Rescue Dog Team Taichung City Government – “Training the (Furry) Heroes of Tomorrow”
Following last year’s 6.0 magnitude earthquake in Hualien, a rescue dog named Tie-Hsiung (Iron Hero) became an overnight viral sensation after he located two victims in the rubble of the collapsed Marshall Hotel. Tie-Hsiung, a four-year-old golden Labrador, had only joined the fire department two years previously – making Hualien his first ever mission as a qualified rescue dog.
Lin Hongwei, the captain of Taichung City Government’s Rescue Dog Team, says Tie-Hsiung’s outstanding performance shows the importance of having a rescue dog team in natural disasters.
“In modern times, while we have lots of different rescue technologies, we can often forget that there is often no electricity during a natural disaster. Under such conditions, when these modern technologies don’t work – the rescue dog squad is necessary.” He explains.
Currently, Tie-Hsiung and the Rescue Dog Team are based in Guangfu Village, where they train daily to improve their search and rescue skills in a variety of environments.

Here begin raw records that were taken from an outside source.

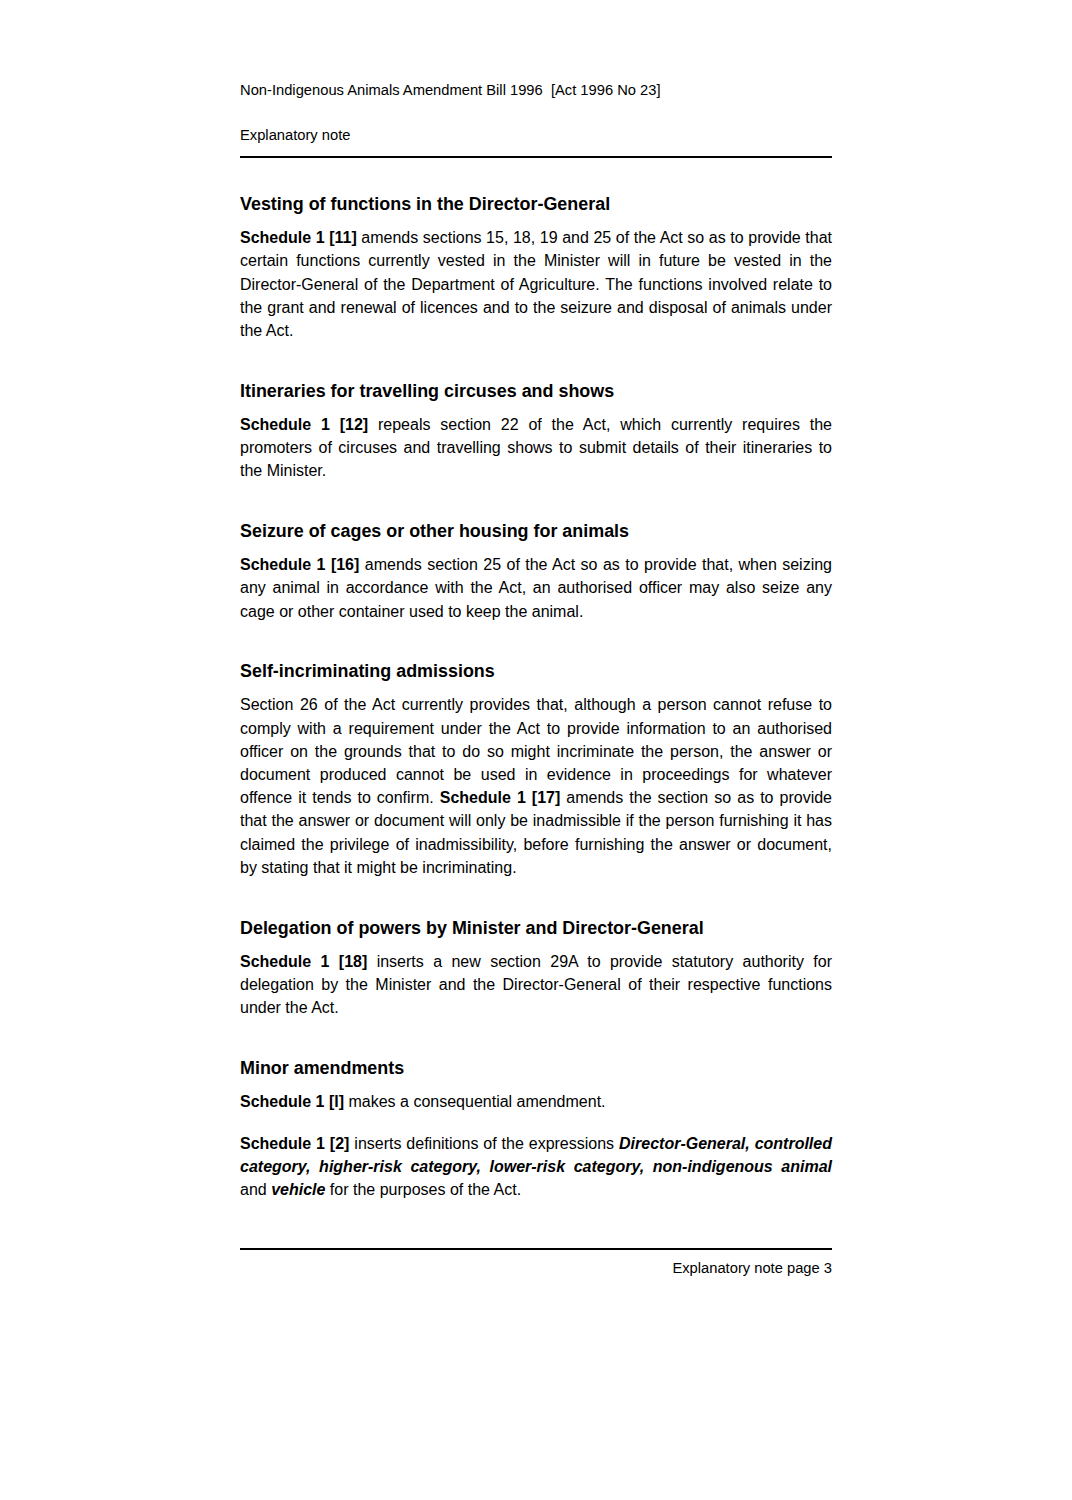Non-Indigenous Animals Amendment Bill 1996 [Act 1996 No 23]
Explanatory note
Vesting of functions in the Director-General
Schedule 1 [11] amends sections 15, 18, 19 and 25 of the Act so as to provide that certain functions currently vested in the Minister will in future be vested in the Director-General of the Department of Agriculture. The functions involved relate to the grant and renewal of licences and to the seizure and disposal of animals under the Act.
Itineraries for travelling circuses and shows
Schedule 1 [12] repeals section 22 of the Act, which currently requires the promoters of circuses and travelling shows to submit details of their itineraries to the Minister.
Seizure of cages or other housing for animals
Schedule 1 [16] amends section 25 of the Act so as to provide that, when seizing any animal in accordance with the Act, an authorised officer may also seize any cage or other container used to keep the animal.
Self-incriminating admissions
Section 26 of the Act currently provides that, although a person cannot refuse to comply with a requirement under the Act to provide information to an authorised officer on the grounds that to do so might incriminate the person, the answer or document produced cannot be used in evidence in proceedings for whatever offence it tends to confirm. Schedule 1 [17] amends the section so as to provide that the answer or document will only be inadmissible if the person furnishing it has claimed the privilege of inadmissibility, before furnishing the answer or document, by stating that it might be incriminating.
Delegation of powers by Minister and Director-General
Schedule 1 [18] inserts a new section 29A to provide statutory authority for delegation by the Minister and the Director-General of their respective functions under the Act.
Minor amendments
Schedule 1 [l] makes a consequential amendment.
Schedule 1 [2] inserts definitions of the expressions Director-General, controlled category, higher-risk category, lower-risk category, non-indigenous animal and vehicle for the purposes of the Act.
Explanatory note page 3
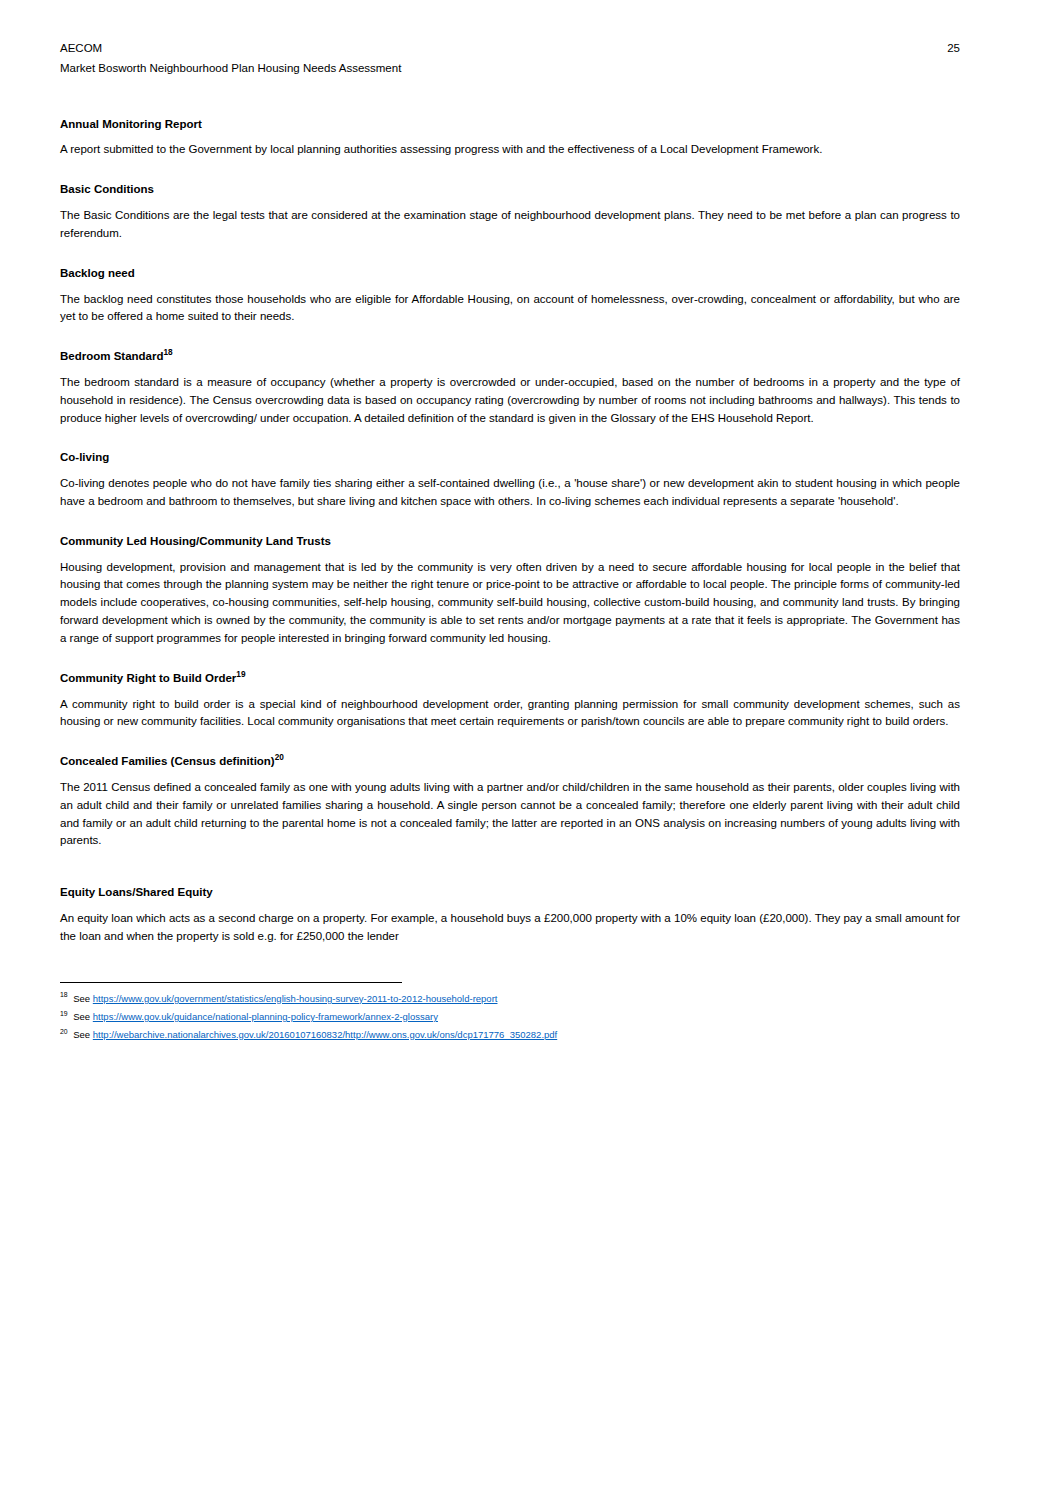AECOM 25
Market Bosworth Neighbourhood Plan Housing Needs Assessment
Annual Monitoring Report
A report submitted to the Government by local planning authorities assessing progress with and the effectiveness of a Local Development Framework.
Basic Conditions
The Basic Conditions are the legal tests that are considered at the examination stage of neighbourhood development plans. They need to be met before a plan can progress to referendum.
Backlog need
The backlog need constitutes those households who are eligible for Affordable Housing, on account of homelessness, over-crowding, concealment or affordability, but who are yet to be offered a home suited to their needs.
Bedroom Standard18
The bedroom standard is a measure of occupancy (whether a property is overcrowded or under-occupied, based on the number of bedrooms in a property and the type of household in residence). The Census overcrowding data is based on occupancy rating (overcrowding by number of rooms not including bathrooms and hallways). This tends to produce higher levels of overcrowding/ under occupation. A detailed definition of the standard is given in the Glossary of the EHS Household Report.
Co-living
Co-living denotes people who do not have family ties sharing either a self-contained dwelling (i.e., a 'house share') or new development akin to student housing in which people have a bedroom and bathroom to themselves, but share living and kitchen space with others. In co-living schemes each individual represents a separate 'household'.
Community Led Housing/Community Land Trusts
Housing development, provision and management that is led by the community is very often driven by a need to secure affordable housing for local people in the belief that housing that comes through the planning system may be neither the right tenure or price-point to be attractive or affordable to local people. The principle forms of community-led models include cooperatives, co-housing communities, self-help housing, community self-build housing, collective custom-build housing, and community land trusts. By bringing forward development which is owned by the community, the community is able to set rents and/or mortgage payments at a rate that it feels is appropriate. The Government has a range of support programmes for people interested in bringing forward community led housing.
Community Right to Build Order19
A community right to build order is a special kind of neighbourhood development order, granting planning permission for small community development schemes, such as housing or new community facilities. Local community organisations that meet certain requirements or parish/town councils are able to prepare community right to build orders.
Concealed Families (Census definition)20
The 2011 Census defined a concealed family as one with young adults living with a partner and/or child/children in the same household as their parents, older couples living with an adult child and their family or unrelated families sharing a household. A single person cannot be a concealed family; therefore one elderly parent living with their adult child and family or an adult child returning to the parental home is not a concealed family; the latter are reported in an ONS analysis on increasing numbers of young adults living with parents.
Equity Loans/Shared Equity
An equity loan which acts as a second charge on a property. For example, a household buys a £200,000 property with a 10% equity loan (£20,000). They pay a small amount for the loan and when the property is sold e.g. for £250,000 the lender
18 See https://www.gov.uk/government/statistics/english-housing-survey-2011-to-2012-household-report
19 See https://www.gov.uk/guidance/national-planning-policy-framework/annex-2-glossary
20 See http://webarchive.nationalarchives.gov.uk/20160107160832/http://www.ons.gov.uk/ons/dcp171776_350282.pdf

Starting from when they are three months old, dogs like Tie-Hsiung are trained in three different search methods – mantrailing (searching a small area for a lost person), area search (searching a larger area for people following a natural disaster like a flood), and rubble search (searching a collapsed building following an earthquake or a similar event).
Fully-trained dogs – who have to pass a final examination called the “Mission Readiness Test” – can then be called on to respond by the United Nations whenever there is a disaster close to Taichung in the Asian region.
Captain Lin says Guangfu Village is the perfect base for the Rescue Dog Team, as it is close by to the nearby Nantou training center and the 921 Earthquake Museum - and has a large number of dog-friendly locals.
“The Wufung area also has mountains, rivers, and various natural areas we can use to train the dogs. We don’t need to spend money and time maintaining artificial training sites – as uwes firefighters can just train the dogs outside here.” Lin says.
Lin says some of the Rescue Dog Team’s biggest achievements this year have been three of their dogs passing the Mission Readiness Test, and the team making lots of new friends in Guangfu Village.
“Being near the INGO Center, we’ve had the opportunity to educate more foreign guests, local people, and local NGOs about the work that the rescue dog team does.” He adds.
“This is one of the most important things for us – that people understand how important it is to prepare for natural disasters in the future.”